• U.S.

Books: Jive Among the Jumbles

2 minute read
TIME

CITY OF SPADES (255 pp.)—Colin MacInnes—Macmillan ($3.75).

“You’re a Jumble, man.”

This phrase keynotes the bright dialogue of this bright new novel. What is a Jumble? The term is a kind of Joycean jive for Johnbull, blurred by soft voices and subtle minds to a new sound. The word is used by London’s fast-growing population of West Indian and African Negroes. In their eyes, the whites whose town they have invaded are confused and confusing, square as tea chests, Jumbled in their thoughts about Spades. And Spades, of course, are the Negroes as they describe themselves—hip in their bright night world, realistically calling a spade a spade.

Out of this sociological theme, British Novelist Colin MacInnes has fashioned a book that for most of its length is as jaunty and bitterly Jumble-joking as the Spades themselves. Johnny MacDonald Fortune, 18, is the lad in from Lagos, Nigeria, wearing a white and crimson sweater, a nylon shirt with gold safety pins on each collar point, and a sky-blue gabardine jacket. The first thing he does in London, for the sky-blue hell of it, is to clamber up a down escalator. And in a sense that is what he does in rundown London for the rest of his stay.

He befriends Montgomery Pew, a feckless but amiable young Jumble who holds a job with a government welfare bureau. Montgomery pries Johnny loose from the hardhanded white law, while Johnny returns the favor by showing his pal safe trails through the Spade jungle. The pair meet such notable Spades as Peter Pay Paul, who pushes an asthma cure as marijuana; Billy Whispers, a pimp of stature; and Ronson Lighter, whose kleptomania focuses on only one Jumble artifact.

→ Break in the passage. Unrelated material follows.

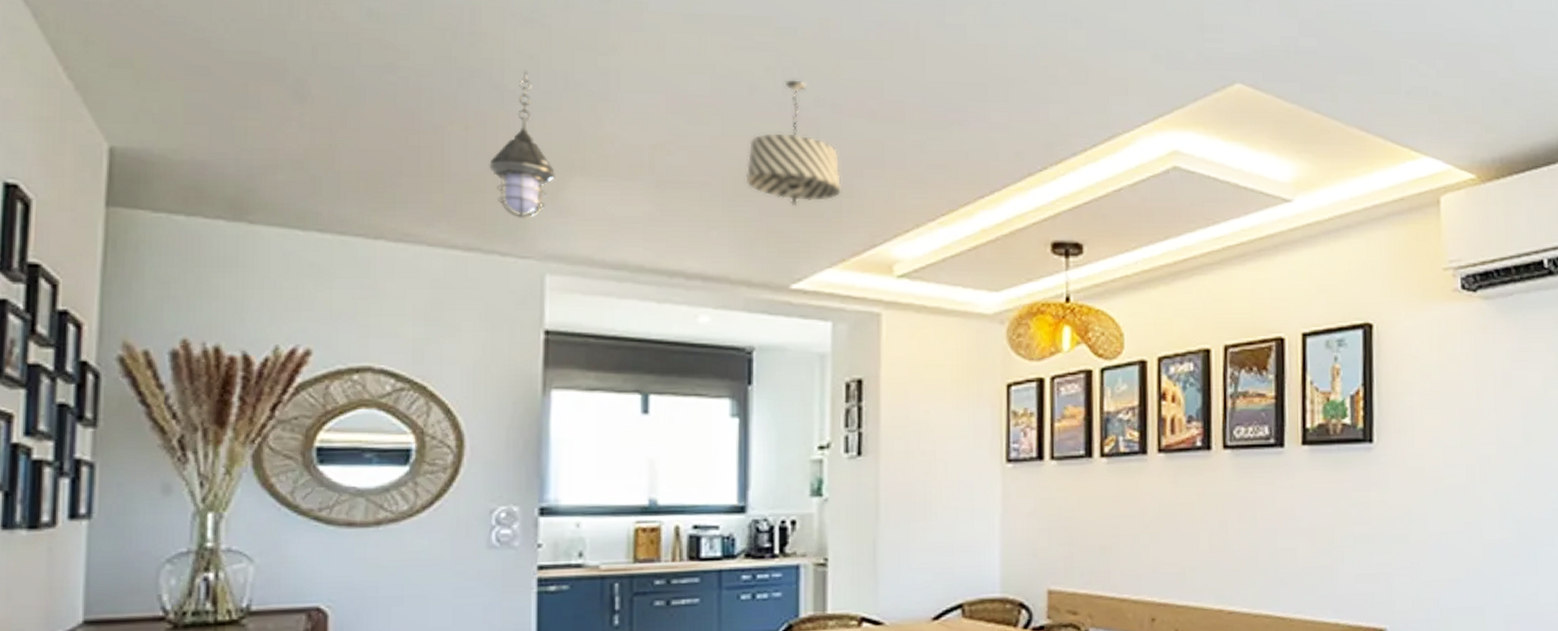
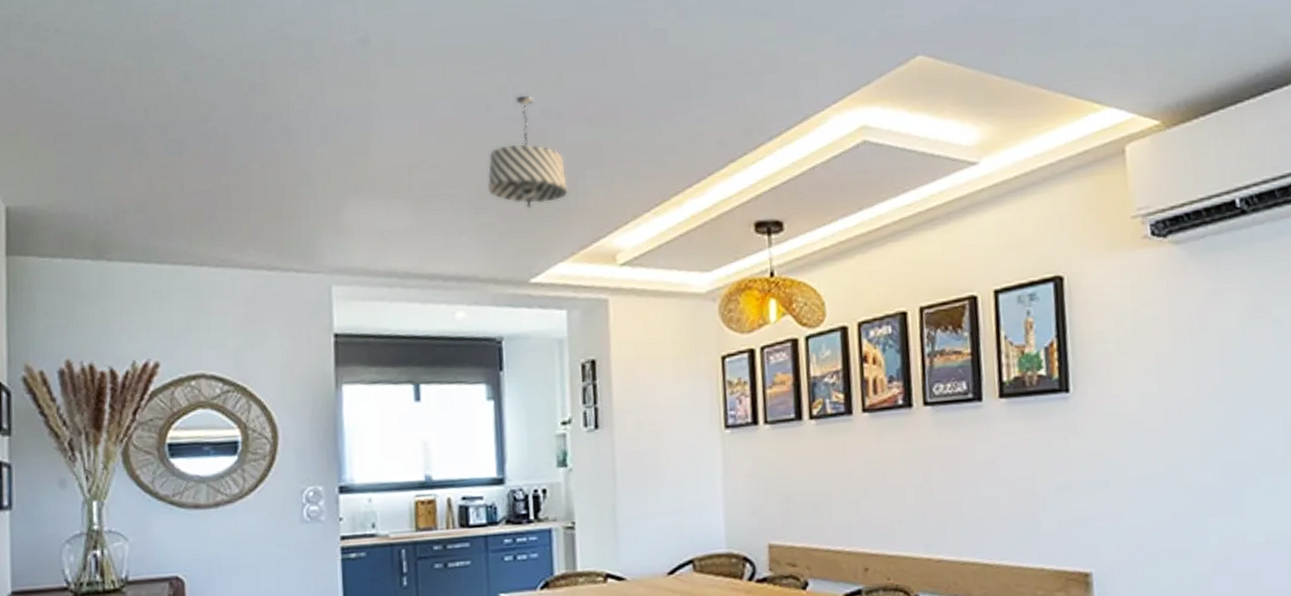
hanging lantern: present [488,71,555,218] -> none [282,111,335,239]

Author MacInnes (a Jumble himself) appears to know and like his Spades, manages to write of them without condescension—and without condescension’s obverse, the kind of Negro-worship shown by U.S. Beatnik Jack Kerouac. The book’s slight plot sags a little, but the gaiety and moroseness of wild, roiled lives are well told, and the reader gets a Spadeful of irony as the dark minstrel Lord Alexander sings:

This English gentleman he say to me

He do not appreciate calypso melody.

But I answer that calypso has supremacy

To the Light Programme music of the B.B.C.